------ Materials provided ------
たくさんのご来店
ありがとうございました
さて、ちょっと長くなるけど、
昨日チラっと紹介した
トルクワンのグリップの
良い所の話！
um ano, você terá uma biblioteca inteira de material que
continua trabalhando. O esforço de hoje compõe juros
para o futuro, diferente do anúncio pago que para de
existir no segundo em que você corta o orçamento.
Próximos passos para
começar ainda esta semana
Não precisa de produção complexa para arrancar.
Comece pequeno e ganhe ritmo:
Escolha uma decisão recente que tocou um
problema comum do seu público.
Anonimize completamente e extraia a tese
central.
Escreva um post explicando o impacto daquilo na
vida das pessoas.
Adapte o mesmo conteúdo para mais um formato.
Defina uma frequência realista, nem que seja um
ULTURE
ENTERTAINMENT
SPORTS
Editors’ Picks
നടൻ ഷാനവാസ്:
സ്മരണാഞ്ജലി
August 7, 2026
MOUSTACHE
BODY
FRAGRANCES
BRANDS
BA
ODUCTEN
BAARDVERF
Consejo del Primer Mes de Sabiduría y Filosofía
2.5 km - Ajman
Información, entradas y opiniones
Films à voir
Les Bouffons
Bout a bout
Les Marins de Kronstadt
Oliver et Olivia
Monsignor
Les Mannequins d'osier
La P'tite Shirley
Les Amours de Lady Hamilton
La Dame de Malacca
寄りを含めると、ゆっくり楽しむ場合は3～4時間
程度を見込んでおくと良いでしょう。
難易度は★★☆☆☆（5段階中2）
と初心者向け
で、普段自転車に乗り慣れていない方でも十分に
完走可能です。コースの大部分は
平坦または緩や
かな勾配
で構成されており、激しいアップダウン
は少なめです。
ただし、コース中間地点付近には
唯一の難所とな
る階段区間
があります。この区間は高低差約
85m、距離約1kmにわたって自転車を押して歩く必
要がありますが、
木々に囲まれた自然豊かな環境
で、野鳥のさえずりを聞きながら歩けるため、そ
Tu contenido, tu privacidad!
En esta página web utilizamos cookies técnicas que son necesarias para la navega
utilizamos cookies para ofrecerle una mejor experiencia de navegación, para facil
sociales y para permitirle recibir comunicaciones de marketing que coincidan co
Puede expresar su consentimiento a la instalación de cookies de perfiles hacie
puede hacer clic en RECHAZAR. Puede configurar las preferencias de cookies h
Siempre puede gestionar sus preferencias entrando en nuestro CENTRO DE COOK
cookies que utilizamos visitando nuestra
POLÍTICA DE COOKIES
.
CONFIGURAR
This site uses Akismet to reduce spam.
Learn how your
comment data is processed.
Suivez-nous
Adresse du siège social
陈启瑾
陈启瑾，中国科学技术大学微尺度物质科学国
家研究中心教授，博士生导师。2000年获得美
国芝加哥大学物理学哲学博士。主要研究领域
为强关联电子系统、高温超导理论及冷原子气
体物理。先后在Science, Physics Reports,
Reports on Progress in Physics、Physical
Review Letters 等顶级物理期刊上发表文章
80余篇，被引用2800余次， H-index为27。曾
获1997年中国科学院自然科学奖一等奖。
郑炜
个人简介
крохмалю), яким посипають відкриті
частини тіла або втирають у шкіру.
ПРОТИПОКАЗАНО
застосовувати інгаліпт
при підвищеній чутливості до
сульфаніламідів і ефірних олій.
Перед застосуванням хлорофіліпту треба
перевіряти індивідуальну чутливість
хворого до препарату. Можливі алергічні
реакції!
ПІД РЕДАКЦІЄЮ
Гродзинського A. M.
------
**Required work:** Write out all the lines above again, changing "ENTERTAINMENT" to "MUSIC" and leaving everything else as it is.

**Solved problem:**
たくさんのご来店
ありがとうございました
さて、ちょっと長くなるけど、
昨日チラっと紹介した
トルクワンのグリップの
良い所の話！
um ano, você terá uma biblioteca inteira de material que
continua trabalhando. O esforço de hoje compõe juros
para o futuro, diferente do anúncio pago que para de
existir no segundo em que você corta o orçamento.
Próximos passos para
começar ainda esta semana
Não precisa de produção complexa para arrancar.
Comece pequeno e ganhe ritmo:
Escolha uma decisão recente que tocou um
problema comum do seu público.
Anonimize completamente e extraia a tese
central.
Escreva um post explicando o impacto daquilo na
vida das pessoas.
Adapte o mesmo conteúdo para mais um formato.
Defina uma frequência realista, nem que seja um
ULTURE
MUSIC
SPORTS
Editors’ Picks
നടൻ ഷാനവാസ്:
സ്മരണാഞ്ജലി
August 7, 2026
MOUSTACHE
BODY
FRAGRANCES
BRANDS
BA
ODUCTEN
BAARDVERF
Consejo del Primer Mes de Sabiduría y Filosofía
2.5 km - Ajman
Información, entradas y opiniones
Films à voir
Les Bouffons
Bout a bout
Les Marins de Kronstadt
Oliver et Olivia
Monsignor
Les Mannequins d'osier
La P'tite Shirley
Les Amours de Lady Hamilton
La Dame de Malacca
寄りを含めると、ゆっくり楽しむ場合は3～4時間
程度を見込んでおくと良いでしょう。
難易度は★★☆☆☆（5段階中2）
と初心者向け
で、普段自転車に乗り慣れていない方でも十分に
完走可能です。コースの大部分は
平坦または緩や
かな勾配
で構成されており、激しいアップダウン
は少なめです。
ただし、コース中間地点付近には
唯一の難所とな
る階段区間
があります。この区間は高低差約
85m、距離約1kmにわたって自転車を押して歩く必
要がありますが、
木々に囲まれた自然豊かな環境
で、野鳥のさえずりを聞きながら歩けるため、そ
Tu contenido, tu privacidad!
En esta página web utilizamos cookies técnicas que son necesarias para la navega
utilizamos cookies para ofrecerle una mejor experiencia de navegación, para facil
sociales y para permitirle recibir comunicaciones de marketing que coincidan co
Puede expresar su consentimiento a la instalación de cookies de perfiles hacie
puede hacer clic en RECHAZAR. Puede configurar las preferencias de cookies h
Siempre puede gestionar sus preferencias entrando en nuestro CENTRO DE COOK
cookies que utilizamos visitando nuestra
POLÍTICA DE COOKIES
.
CONFIGURAR
This site uses Akismet to reduce spam.
Learn how your
comment data is processed.
Suivez-nous
Adresse du siège social
陈启瑾
陈启瑾，中国科学技术大学微尺度物质科学国
家研究中心教授，博士生导师。2000年获得美
国芝加哥大学物理学哲学博士。主要研究领域
为强关联电子系统、高温超导理论及冷原子气
体物理。先后在Science, Physics Reports,
Reports on Progress in Physics、Physical
Review Letters 等顶级物理期刊上发表文章
80余篇，被引用2800余次， H-index为27。曾
获1997年中国科学院自然科学奖一等奖。
郑炜
个人简介
крохмалю), яким посипають відкриті
частини тіла або втирають у шкіру.
ПРОТИПОКАЗАНО
застосовувати інгаліпт
при підвищеній чутливості до
сульфаніламідів і ефірних олій.
Перед застосуванням хлорофіліпту треба
перевіряти індивідуальну чутливість
хворого до препарату. Можливі алергічні
реакції!
ПІД РЕДАКЦІЄЮ
Гродзинського A. M.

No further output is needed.